The Quantum Control Laboratory uses a range of equipment which poses several significant hazards to personnel working in the laboratory. The equipment involved in the experiments involves the use of Class 4 lasers, high voltage equipment, high current sources, magnetic fields, high powered microwaves, toxic metals, and assorted DGs.
Minimal waste products (solvent waste) are likely to be generated as a result of the operations. Chemical waste must be stored in the same manner and with the same precautions that the chemical itself would be stored prior to use as described in Section 15.5. of SNH Safety & Operations Manual (PDF 4,899KB) Incompatible chemical wastes must be segregated as far as possible to reduce the risk of a dangerous reaction.
Although there are no specific procedures in place regarding cleaning following experiments, it is expected that users leave their work stations in the same manner as before they started.
Maintenance of laboratory equipment will be managed by Laboratory, Manager Michael Biercuk.
Laser safety training is conducted prior to granting authorised access into the laboratory. Hard and soft copies of records of this training are kept by the Laboratory, Manager Michael Biercuk.

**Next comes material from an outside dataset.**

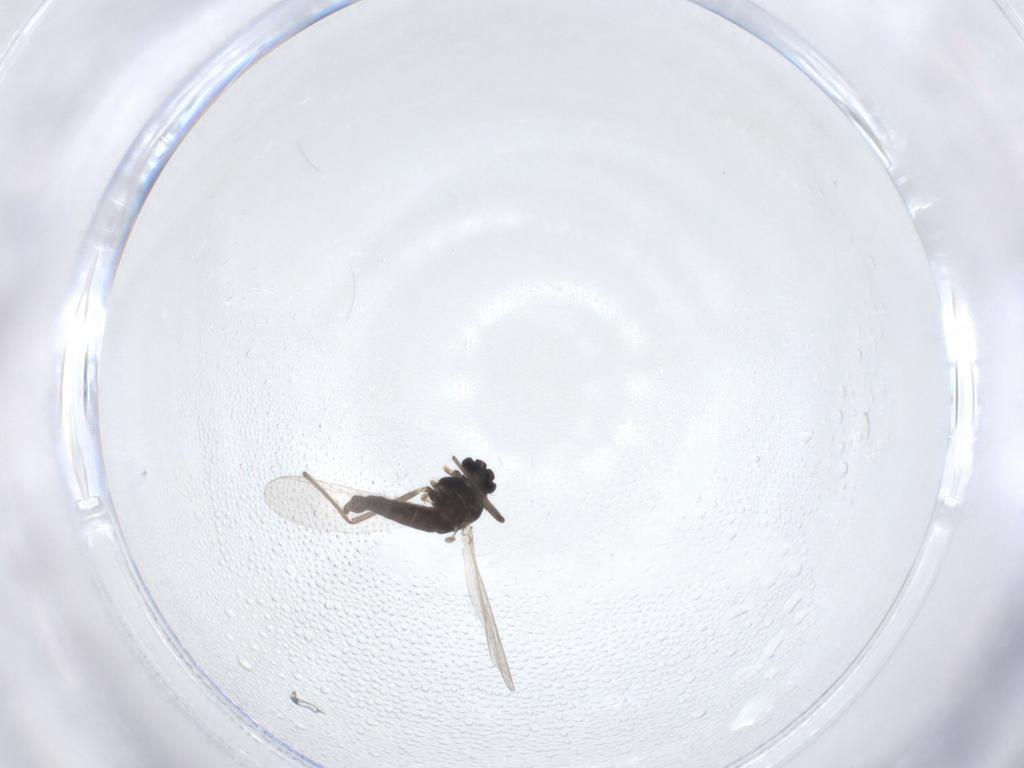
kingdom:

A risk assessment has been conducted for the operations in the existing Quantum Control Laboratory which will apply to the relocation to the SNH. This risk assessment, and future risk assessments are signed off by Michael Biercuk. The existing controls involve levels of PPE, enclosures, signage, regular maintenance, interlocks, O2 monitoring, and specialised training to minimise the identified risk levels down to an acceptable level. A brief summary of the risks associated within the laboratories is provided below for each of the identified hazards.
The Class 4 laser light spectrum covers ultraviolet, visible and infrared spectrums and may result in soft tissue burns or catastrophic eye damage if exposed to a direct beam of light.

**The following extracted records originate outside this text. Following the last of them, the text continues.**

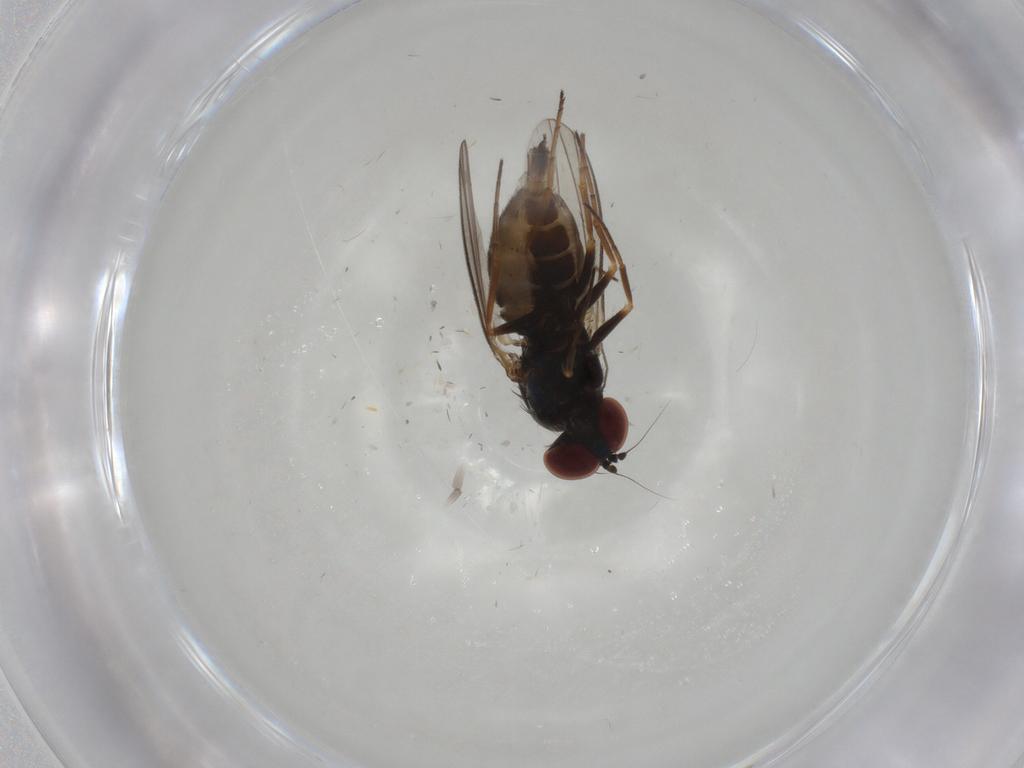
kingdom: Animalia
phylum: Arthropoda
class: Insecta
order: Diptera
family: Dolichopodidae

High voltage and high current equipment is used to power the lasers, power supplies on amplifiers and the solenoid magnets which may result in the potential for electrocution.
The magnetic equipment generated magnetic fields of approximately 2 Teslas which is not considered to have any harmful effects although it may interfere with pacemaker users. Also, loose metallic equipment may be drawn into the bore of the magnet which potentially could shatter glass envelopes.
High powered microwaves may cause local skin damage or cause cataracts in the eye if concentrated exposure occurs.
Beryllium is used within the Quantum Control Laboratory which is a toxic metal which may cause respiratory diseases if the dust is inhaled.
Minor quantities of solvents are used for cleaning and maintenance of equipment. Solvents are classified as Class 3 DGs and may pose a fire hazard or chemical burning after extended exposure.
Liquefied helium and nitrogen are stored in 90 L dewars which pose the potential for oxygen deprivation as the gases evaporate or frostbite due to contact with unexposed skin.
Once the laser safety training has been undertaken, a swipe card is issued granting access to laboratories etc.
The laboratory area is available 24 hours a day, 365 days a year; however access to personnel is decided on a case by case basis and there are certain guidelines or rules in place for when personnel can work alone outside of normal working hours, particularly at night.
The PPE required for personnel to wear is dependent upon the activities being undertaken. A summary of the equipment required to be worn is provided below; however, the risk assessment should also be consulted prior to use as this will be the most up to date source of required PPE.
WHS documentation specific to Quantum Control laboratories will shortly be available on the Sydney Nano SharePoint, which is currently under construction.